==== Source data ====

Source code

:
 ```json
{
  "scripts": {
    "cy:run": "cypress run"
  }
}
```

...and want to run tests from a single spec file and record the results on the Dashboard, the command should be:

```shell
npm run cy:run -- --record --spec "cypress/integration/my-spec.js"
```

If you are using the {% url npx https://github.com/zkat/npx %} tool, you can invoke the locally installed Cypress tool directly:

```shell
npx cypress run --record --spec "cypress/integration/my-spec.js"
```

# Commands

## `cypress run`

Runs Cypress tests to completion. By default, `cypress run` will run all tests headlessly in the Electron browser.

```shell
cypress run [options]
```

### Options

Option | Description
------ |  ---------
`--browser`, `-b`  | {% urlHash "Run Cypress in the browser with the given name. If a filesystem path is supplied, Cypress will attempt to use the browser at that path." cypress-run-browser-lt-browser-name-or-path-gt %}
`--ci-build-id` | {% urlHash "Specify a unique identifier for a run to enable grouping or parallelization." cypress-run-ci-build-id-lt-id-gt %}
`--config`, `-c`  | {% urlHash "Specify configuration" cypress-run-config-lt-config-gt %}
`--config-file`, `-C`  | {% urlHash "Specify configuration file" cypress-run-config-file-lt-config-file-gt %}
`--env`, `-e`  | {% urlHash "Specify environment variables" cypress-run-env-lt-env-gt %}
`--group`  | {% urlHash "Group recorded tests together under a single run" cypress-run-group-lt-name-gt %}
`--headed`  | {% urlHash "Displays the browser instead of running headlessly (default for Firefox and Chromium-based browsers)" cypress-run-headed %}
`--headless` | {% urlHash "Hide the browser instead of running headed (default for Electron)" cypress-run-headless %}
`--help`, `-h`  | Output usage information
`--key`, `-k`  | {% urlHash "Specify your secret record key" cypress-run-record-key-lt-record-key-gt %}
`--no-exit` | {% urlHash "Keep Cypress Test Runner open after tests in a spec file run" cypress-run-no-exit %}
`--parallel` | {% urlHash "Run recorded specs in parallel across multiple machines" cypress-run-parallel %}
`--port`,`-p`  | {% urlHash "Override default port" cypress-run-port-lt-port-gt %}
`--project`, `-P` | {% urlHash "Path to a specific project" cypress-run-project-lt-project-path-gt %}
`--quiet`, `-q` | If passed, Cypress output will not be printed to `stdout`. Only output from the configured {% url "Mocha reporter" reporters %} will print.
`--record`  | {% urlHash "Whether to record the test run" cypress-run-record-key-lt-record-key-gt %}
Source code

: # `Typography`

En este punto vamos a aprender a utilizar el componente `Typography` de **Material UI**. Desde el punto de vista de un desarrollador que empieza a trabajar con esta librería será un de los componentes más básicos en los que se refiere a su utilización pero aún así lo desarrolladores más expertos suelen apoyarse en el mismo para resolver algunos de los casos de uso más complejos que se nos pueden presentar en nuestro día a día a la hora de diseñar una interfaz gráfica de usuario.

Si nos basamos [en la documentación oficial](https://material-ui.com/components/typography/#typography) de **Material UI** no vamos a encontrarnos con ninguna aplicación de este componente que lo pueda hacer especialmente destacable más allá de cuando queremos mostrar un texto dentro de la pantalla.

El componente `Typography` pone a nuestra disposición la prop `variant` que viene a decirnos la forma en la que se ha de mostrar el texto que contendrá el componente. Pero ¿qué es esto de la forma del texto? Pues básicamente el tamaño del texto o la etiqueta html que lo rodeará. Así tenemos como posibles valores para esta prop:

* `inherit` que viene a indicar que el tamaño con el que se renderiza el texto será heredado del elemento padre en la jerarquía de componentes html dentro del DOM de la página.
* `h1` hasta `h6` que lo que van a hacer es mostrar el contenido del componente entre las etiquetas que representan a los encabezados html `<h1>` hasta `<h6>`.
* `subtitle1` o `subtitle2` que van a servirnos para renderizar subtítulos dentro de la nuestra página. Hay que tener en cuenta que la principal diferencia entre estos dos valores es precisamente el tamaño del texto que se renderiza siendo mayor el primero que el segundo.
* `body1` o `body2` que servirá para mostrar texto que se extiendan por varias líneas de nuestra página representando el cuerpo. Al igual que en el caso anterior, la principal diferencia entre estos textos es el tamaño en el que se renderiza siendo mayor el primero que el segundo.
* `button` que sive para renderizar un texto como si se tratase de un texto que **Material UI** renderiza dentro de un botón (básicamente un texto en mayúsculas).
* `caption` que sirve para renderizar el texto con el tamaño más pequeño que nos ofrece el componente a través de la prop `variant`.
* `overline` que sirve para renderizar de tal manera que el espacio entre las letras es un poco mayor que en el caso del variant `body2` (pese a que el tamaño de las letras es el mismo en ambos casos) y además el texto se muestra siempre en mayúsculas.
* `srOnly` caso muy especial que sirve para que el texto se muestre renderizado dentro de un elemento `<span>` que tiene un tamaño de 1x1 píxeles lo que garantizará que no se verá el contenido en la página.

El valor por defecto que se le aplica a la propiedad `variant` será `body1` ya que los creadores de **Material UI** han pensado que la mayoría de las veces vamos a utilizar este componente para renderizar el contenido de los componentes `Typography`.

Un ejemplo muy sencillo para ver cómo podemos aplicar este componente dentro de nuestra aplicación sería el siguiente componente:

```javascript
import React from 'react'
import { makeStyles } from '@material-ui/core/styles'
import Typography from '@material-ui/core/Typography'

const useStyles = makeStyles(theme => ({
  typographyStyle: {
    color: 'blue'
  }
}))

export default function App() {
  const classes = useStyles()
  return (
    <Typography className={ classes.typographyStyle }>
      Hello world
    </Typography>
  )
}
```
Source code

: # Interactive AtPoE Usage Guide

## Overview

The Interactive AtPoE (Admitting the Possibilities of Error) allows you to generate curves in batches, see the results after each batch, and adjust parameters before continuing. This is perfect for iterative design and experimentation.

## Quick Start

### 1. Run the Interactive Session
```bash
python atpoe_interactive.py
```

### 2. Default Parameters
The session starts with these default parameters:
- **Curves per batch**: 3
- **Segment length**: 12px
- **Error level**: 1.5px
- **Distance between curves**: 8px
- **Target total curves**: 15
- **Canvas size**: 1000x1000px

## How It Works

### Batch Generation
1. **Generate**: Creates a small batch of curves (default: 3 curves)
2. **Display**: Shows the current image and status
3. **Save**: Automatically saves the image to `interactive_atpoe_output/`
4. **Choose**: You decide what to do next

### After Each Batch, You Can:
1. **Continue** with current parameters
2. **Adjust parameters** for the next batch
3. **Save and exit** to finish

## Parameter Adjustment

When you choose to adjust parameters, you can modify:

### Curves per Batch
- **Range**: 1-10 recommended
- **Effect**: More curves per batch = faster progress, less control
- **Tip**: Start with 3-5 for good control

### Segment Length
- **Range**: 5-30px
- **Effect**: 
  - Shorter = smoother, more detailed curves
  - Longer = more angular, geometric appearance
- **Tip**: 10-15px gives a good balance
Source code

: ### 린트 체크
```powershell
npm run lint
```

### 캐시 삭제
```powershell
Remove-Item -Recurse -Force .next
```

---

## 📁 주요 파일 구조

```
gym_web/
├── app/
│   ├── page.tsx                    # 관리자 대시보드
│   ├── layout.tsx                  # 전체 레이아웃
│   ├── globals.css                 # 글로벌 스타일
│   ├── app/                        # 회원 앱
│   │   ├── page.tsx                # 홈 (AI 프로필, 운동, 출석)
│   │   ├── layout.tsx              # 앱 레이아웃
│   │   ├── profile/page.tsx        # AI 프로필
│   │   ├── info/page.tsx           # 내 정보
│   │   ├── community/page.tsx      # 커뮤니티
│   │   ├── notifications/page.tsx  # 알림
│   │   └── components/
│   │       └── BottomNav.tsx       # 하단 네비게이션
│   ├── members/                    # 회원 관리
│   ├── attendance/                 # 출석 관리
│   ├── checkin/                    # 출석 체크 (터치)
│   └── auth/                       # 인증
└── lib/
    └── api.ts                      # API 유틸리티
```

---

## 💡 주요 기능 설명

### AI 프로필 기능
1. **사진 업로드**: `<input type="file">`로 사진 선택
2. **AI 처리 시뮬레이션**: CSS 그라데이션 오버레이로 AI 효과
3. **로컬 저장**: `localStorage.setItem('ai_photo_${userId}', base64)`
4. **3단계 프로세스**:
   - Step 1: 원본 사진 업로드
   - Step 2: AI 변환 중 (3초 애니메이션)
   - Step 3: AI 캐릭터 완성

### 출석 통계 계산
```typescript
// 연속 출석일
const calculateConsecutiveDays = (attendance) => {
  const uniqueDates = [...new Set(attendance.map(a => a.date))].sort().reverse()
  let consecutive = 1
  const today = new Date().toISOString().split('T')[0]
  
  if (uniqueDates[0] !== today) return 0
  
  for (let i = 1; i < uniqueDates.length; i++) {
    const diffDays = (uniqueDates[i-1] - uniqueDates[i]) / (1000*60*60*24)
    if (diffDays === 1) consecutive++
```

====

Exercise ▸ Each line of the material with the word "from" in it should be listed.

Answer box ▸
...and want to run tests from a single spec file and record the results on the Dashboard, the command should be:
`--quiet`, `-q` | If passed, Cypress output will not be printed to `stdout`. Only output from the configured {% url "Mocha reporter" reporters %} will print.
import React from 'react'
import { makeStyles } from '@material-ui/core/styles'
import Typography from '@material-ui/core/Typography'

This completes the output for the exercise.